The Thai government is violating international trade rules in its anti-dumping action against Russian steel imports, Russian officials and their U.S. attorney say, as Moscow mounts its first test case against a rising tide of steel trade complaints.
Steel is a highly competitive global commodity that oftens becomes the subject of dumping claims, a practice that involves selling abroad at unfairly low prices. If Russia finds its challenge to the Thai complaint successful, it may use the same tactic against dumping charges brought by the United States and other countries.
Gary Horlick, with the Washington law firm of O'Melveny & Myers, is representing three large Russian steelmakers - Severstal, Novolipetsk and Magnitogorsk - in a complaint involving hot-rolled steel coil exports to Thailand filed by Thailand's Sahaviriya, also a steelmaker.
Russian steel is also the target of anti-dumping actions elsewhere in Asia, including Taiwan, India and Indonesia.
The European Union, the United States, Mexico and Chile have also sought to check Russian steel exports.
''What is unusual is the concentrated wave of these moves,'' Mr. Horlick said. ''If they are effective, they would cut off about 1.2 percent of the gross domestic product of Russia. This makes for a big trade war against Russia.''
The GDP is the sum of all goods and services produced in a year.
Mr. Horlick added that Russia has received little detail on the Thai claims, although that is needed to prepare for a formal hearing set in Bangkok for Tuesday.
Alexei Ruzhin, a dispute settlement official of the Ministry of Foreign Economic Relations, met in Bangkok last week with Thai commerce ministry officials. ''What we witnessed was some sort of artillery barrage,'' he said.
Mr.
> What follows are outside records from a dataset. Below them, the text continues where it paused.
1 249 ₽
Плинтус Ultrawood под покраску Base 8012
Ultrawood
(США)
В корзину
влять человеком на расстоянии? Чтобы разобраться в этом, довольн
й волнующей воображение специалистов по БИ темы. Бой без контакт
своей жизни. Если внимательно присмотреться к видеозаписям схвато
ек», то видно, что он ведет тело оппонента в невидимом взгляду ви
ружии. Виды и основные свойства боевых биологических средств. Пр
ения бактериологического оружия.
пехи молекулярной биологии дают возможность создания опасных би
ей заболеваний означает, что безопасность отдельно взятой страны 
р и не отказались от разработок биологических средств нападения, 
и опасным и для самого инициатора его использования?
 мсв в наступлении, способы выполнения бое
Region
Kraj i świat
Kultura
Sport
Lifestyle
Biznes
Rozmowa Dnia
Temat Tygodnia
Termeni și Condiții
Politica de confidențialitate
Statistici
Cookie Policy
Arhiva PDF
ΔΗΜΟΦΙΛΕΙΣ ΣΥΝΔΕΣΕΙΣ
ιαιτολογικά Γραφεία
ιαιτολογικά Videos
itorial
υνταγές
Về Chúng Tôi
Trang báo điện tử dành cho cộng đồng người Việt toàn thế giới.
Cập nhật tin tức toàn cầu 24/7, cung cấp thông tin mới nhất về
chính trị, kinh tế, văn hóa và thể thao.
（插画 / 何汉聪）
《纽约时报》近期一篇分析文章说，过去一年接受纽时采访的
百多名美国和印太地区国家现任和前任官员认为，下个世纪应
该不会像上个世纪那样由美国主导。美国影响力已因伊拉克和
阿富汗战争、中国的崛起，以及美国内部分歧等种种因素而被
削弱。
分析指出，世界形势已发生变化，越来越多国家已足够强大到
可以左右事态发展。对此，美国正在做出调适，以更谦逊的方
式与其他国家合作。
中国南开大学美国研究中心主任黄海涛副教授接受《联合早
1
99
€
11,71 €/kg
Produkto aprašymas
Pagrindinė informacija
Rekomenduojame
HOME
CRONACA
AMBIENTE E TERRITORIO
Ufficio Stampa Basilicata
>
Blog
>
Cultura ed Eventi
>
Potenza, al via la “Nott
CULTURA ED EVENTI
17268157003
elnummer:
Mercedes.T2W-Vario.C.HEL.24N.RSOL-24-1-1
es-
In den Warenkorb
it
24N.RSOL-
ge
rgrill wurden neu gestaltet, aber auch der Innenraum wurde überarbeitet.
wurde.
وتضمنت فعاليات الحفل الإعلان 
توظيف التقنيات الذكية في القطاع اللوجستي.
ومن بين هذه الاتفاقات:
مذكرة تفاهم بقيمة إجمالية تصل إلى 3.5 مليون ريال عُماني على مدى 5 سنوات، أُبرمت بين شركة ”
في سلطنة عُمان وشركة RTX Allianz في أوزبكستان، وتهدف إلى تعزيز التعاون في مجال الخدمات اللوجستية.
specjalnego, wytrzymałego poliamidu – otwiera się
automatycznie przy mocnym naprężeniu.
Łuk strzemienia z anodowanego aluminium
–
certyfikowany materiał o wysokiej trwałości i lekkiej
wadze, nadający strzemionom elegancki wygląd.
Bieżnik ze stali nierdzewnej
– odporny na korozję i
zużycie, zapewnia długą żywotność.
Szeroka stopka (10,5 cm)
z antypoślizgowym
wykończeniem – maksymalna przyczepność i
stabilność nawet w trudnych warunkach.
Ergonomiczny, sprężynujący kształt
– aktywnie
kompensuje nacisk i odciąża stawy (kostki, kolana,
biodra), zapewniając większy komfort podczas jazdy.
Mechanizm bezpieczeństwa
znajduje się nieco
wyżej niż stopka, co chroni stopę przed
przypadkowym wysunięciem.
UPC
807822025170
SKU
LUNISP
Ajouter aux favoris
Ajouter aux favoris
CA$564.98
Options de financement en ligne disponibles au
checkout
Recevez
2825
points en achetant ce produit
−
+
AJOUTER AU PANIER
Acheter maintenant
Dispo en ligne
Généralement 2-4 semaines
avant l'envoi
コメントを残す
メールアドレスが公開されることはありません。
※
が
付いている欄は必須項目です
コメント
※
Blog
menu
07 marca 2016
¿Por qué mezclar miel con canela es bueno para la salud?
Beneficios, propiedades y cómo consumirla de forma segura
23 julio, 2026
Ruzhin said he gave the Thais detailed data on Russian steel production and pricing and they told him they would provide the amount of imposed duties within a matter of days. ''This didn't happen,'' he added.
The Thai steelmaker demanded a duty of 90 percent, which was subsequently cut back to 43 percent, Mr. Ruzhin said.
He accused Thailand of protecting Sahaviriya with the anti-dumping complaint. The Thai steelmaker used to import Russian-made hot-rolled coil but now produces its own.
Mr. Horlick and the government in Moscow say this is the first time Russia has mounted a full-scale counterattack in a steel trade case in Asia.
The Thai investigation should be regulated by World Trade Organization rules, even though Russia's WTO application is pending.
Russian mill representatives strongly deny that Russian export prices are below Russian domestic prices, a key dumping test.
Mr. Ruzhin also accused the Thai government of trying to circumvent price-calculation issues by refusing to treat Russia as a market economy for steel.
International trade dispute rules provide different standards in countries where the state is deemed to control production and pricing.
Thai officials in Moscow have acknowledged the difficulty of comparing Russian price data but say the issue must be addressed in Bangkok.